Claro, toda la obra sería muy pesada si todo esto no estuviera acompañado por una muy buena dosis de humor, y del mejor humor, aquel que apuesta a la inteligencia, que no subestima al espectador, que más bien lo hace cómplice, sin golpes bajos y sin "malas palabras". La obra es una obra de texto, se habla mucho y todo lo que se dice es importante, sería tonto querer atrapar acá todo el peso de la obra, baste con este semblante para dar una idea de la enorme empresa que se ha echado Spregelburd sobre los hombros. La pieza, como dije antes es apabullante y tiene un final a toda orquesta y con tintes operísticos y la recomiendo como lo mejor de la temporada.
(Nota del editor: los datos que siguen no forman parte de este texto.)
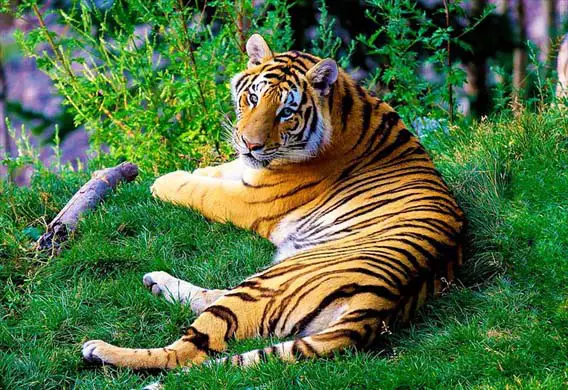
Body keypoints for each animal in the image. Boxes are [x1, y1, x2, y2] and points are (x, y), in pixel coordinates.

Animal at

Lo único que hay que reprochar a la sala del Cervantes son sus incómodas sillas que hacen casi interminables las más de tres horas, ya deberían haberlas cambiado por butacas más mullidas. Todo el elenco es un lujo y no quiero dejar pasar sin encomiar a la hermosa Paloma Contreras (Nuria, la segunda esposa de Jaume Planc) que brilla por su talento y su belleza. ¡¡¡Corran a verla antes de que la saquen de cartel!!!
Y aunque quedan muchas cosas en el tintero, gracias por leerme nuevamente hasta acá.
El Conde de Teberito (un crítico independiente).